— EXTRACTED ENTRIES —

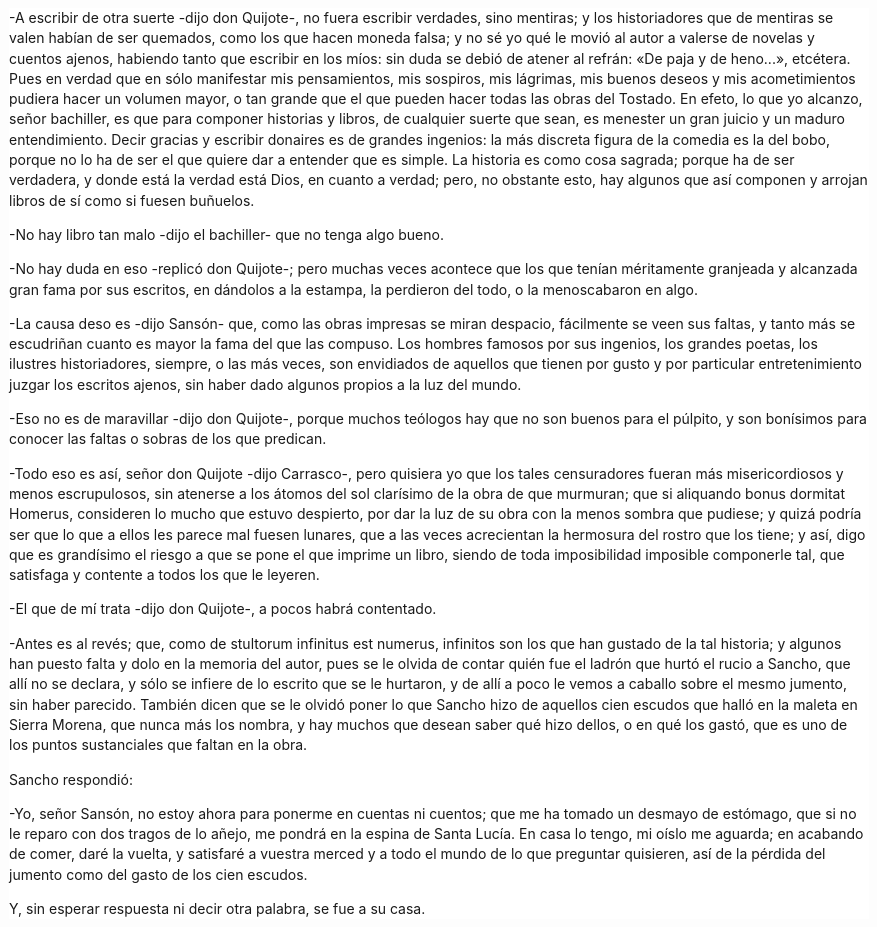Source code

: -A escribir de otra suerte -dijo don Quijote-, no fuera escribir verdades, sino mentiras; y los historiadores que de mentiras se valen habían de ser quemados, como los que hacen moneda falsa; y no sé yo qué le movió al autor a valerse de novelas y cuentos ajenos, habiendo tanto que escribir en los míos: sin duda se debió de atener al refrán: «De paja y de heno...», etcétera. Pues en verdad que en sólo manifestar mis pensamientos, mis sospiros, mis lágrimas, mis buenos deseos y mis acometimientos pudiera hacer un volumen mayor, o tan grande que el que pueden hacer todas las obras del Tostado. En efeto, lo que yo alcanzo, señor bachiller, es que para componer historias y libros, de cualquier suerte que sean, es menester un gran juicio y un maduro entendimiento. Decir gracias y escribir donaires es de grandes ingenios: la más discreta figura de la comedia es la del bobo, porque no lo ha de ser el que quiere dar a entender que es simple. La historia es como cosa sagrada; porque ha de ser verdadera, y donde está la verdad está Dios, en cuanto a verdad; pero, no obstante esto, hay algunos que así componen y arrojan libros de sí como si fuesen buñuelos.

-No hay libro tan malo -dijo el bachiller- que no tenga algo bueno.

-No hay duda en eso -replicó don Quijote-; pero muchas veces acontece que los que tenían méritamente granjeada y alcanzada gran fama por sus escritos, en dándolos a la estampa, la perdieron del todo, o la menoscabaron en algo.

-La causa deso es -dijo Sansón- que, como las obras impresas se miran despacio, fácilmente se veen sus faltas, y tanto más se escudriñan cuanto es mayor la fama del que las compuso. Los hombres famosos por sus ingenios, los grandes poetas, los ilustres historiadores, siempre, o las más veces, son envidiados de aquellos que tienen por gusto y por particular entretenimiento juzgar los escritos ajenos, sin haber dado algunos propios a la luz del mundo.

-Eso no es de maravillar -dijo don Quijote-, porque muchos teólogos hay que no son buenos para el púlpito, y son bonísimos para conocer las faltas o sobras de los que predican.

-Todo eso es así, señor don Quijote -dijo Carrasco-, pero quisiera yo que los tales censuradores fueran más misericordiosos y menos escrupulosos, sin atenerse a los átomos del sol clarísimo de la obra de que murmuran; que si aliquando bonus dormitat Homerus, consideren lo mucho que estuvo despierto, por dar la luz de su obra con la menos sombra que pudiese; y quizá podría ser que lo que a ellos les parece mal fuesen lunares, que a las veces acrecientan la hermosura del rostro que los tiene; y así, digo que es grandísimo el riesgo a que se pone el que imprime un libro, siendo de toda imposibilidad imposible componerle tal, que satisfaga y contente a todos los que le leyeren.

-El que de mí trata -dijo don Quijote-, a pocos habrá contentado.

-Antes es al revés; que, como de stultorum infinitus est numerus, infinitos son los que han gustado de la tal historia; y algunos han puesto falta y dolo en la memoria del autor, pues se le olvida de contar quién fue el ladrón que hurtó el rucio a Sancho, que allí no se declara, y sólo se infiere de lo escrito que se le hurtaron, y de allí a poco le vemos a caballo sobre el mesmo jumento, sin haber parecido. También dicen que se le olvidó poner lo que Sancho hizo de aquellos cien escudos que halló en la maleta en Sierra Morena, que nunca más los nombra, y hay muchos que desean saber qué hizo dellos, o en qué los gastó, que es uno de los puntos sustanciales que faltan en la obra.

Sancho respondió:

-Yo, señor Sansón, no estoy ahora para ponerme en cuentas ni cuentos; que me ha tomado un desmayo de estómago, que si no le reparo con dos tragos de lo añejo, me pondrá en la espina de Santa Lucía. En casa lo tengo, mi oíslo me aguarda; en acabando de comer, daré la vuelta, y satisfaré a vuestra merced y a todo el mundo de lo que preguntar quisieren, así de la pérdida del jumento como del gasto de los cien escudos.

Y, sin esperar respuesta ni decir otra palabra, se fue a su casa.
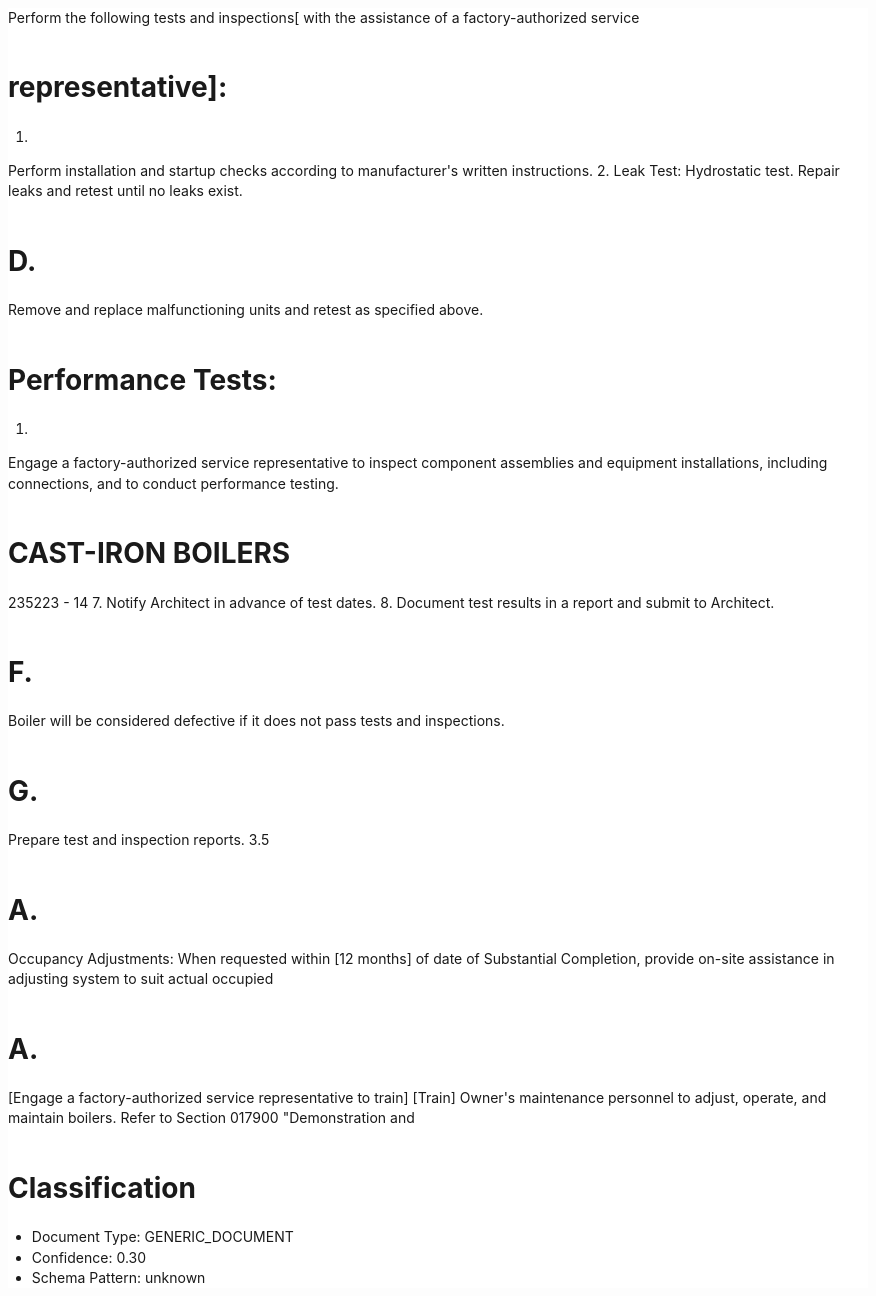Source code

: Perform the following tests and inspections[ with the assistance of a factory-authorized service

# representative]:

1.
Perform installation and startup checks according to manufacturer's written instructions.
2.
Leak Test: Hydrostatic test. Repair leaks and retest until no leaks exist.

# D.

Remove and replace malfunctioning units and retest as specified above.

# Performance Tests:

1.
Engage a factory-authorized service representative to inspect component assemblies and
equipment installations, including connections, and to conduct performance testing.

# CAST-IRON BOILERS

235223 - 14
7.
Notify Architect in advance of test dates.
8.
Document test results in a report and submit to Architect.

# F.

Boiler will be considered defective if it does not pass tests and inspections.

# G.

Prepare test and inspection reports.
3.5

# A.

Occupancy Adjustments: When requested within [12 months] <Insert time period> of date of
Substantial Completion, provide on-site assistance in adjusting system to suit actual occupied

# A.

[Engage a factory-authorized service representative to train] [Train] Owner's maintenance
personnel to adjust, operate, and maintain boilers. Refer to Section 017900 "Demonstration and


# Classification

- Document Type: GENERIC_DOCUMENT
- Confidence: 0.30
- Schema Pattern: unknown

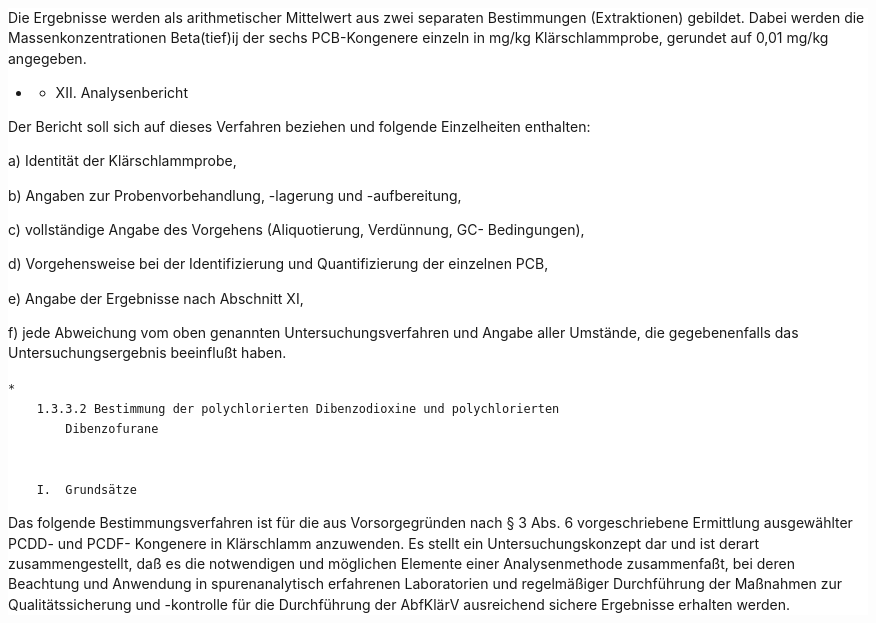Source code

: Die Ergebnisse werden als arithmetischer Mittelwert aus zwei separaten
Bestimmungen (Extraktionen) gebildet. Dabei werden die
Massenkonzentrationen
Beta(tief)ij der sechs PCB-Kongenere einzeln in mg/kg
Klärschlammprobe, gerundet auf 0,01 mg/kg angegeben.

*
    *
        XII. Analysenbericht









Der Bericht soll sich auf dieses Verfahren beziehen und folgende
Einzelheiten enthalten:

a)  Identität der Klärschlammprobe,


b)  Angaben zur Probenvorbehandlung, -lagerung und -aufbereitung,


c)  vollständige Angabe des Vorgehens (Aliquotierung, Verdünnung, GC-
    Bedingungen),


d)  Vorgehensweise bei der Identifizierung und Quantifizierung der
    einzelnen PCB,


e)  Angabe der Ergebnisse nach Abschnitt XI,


f)  jede Abweichung vom oben genannten Untersuchungsverfahren und Angabe
    aller Umstände, die gegebenenfalls das Untersuchungsergebnis
    beeinflußt haben.

    *
        1.3.3.2 Bestimmung der polychlorierten Dibenzodioxine und polychlorierten
            Dibenzofurane


        I.  Grundsätze









Das folgende Bestimmungsverfahren ist für die aus Vorsorgegründen nach
§ 3 Abs. 6 vorgeschriebene Ermittlung ausgewählter PCDD- und PCDF-
Kongenere in Klärschlamm anzuwenden.
Es stellt ein Untersuchungskonzept dar und ist derart
zusammengestellt, daß es die notwendigen und möglichen Elemente einer
Analysenmethode zusammenfaßt, bei deren Beachtung und Anwendung in
spurenanalytisch erfahrenen Laboratorien und regelmäßiger Durchführung
der Maßnahmen zur Qualitätssicherung und -kontrolle für die
Durchführung der AbfKlärV ausreichend sichere Ergebnisse erhalten
werden.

— INSTRUCTION —
Count the lines in the records above that contain the string "inspections", and give only the number.

— WRITTEN RESPONSE —
2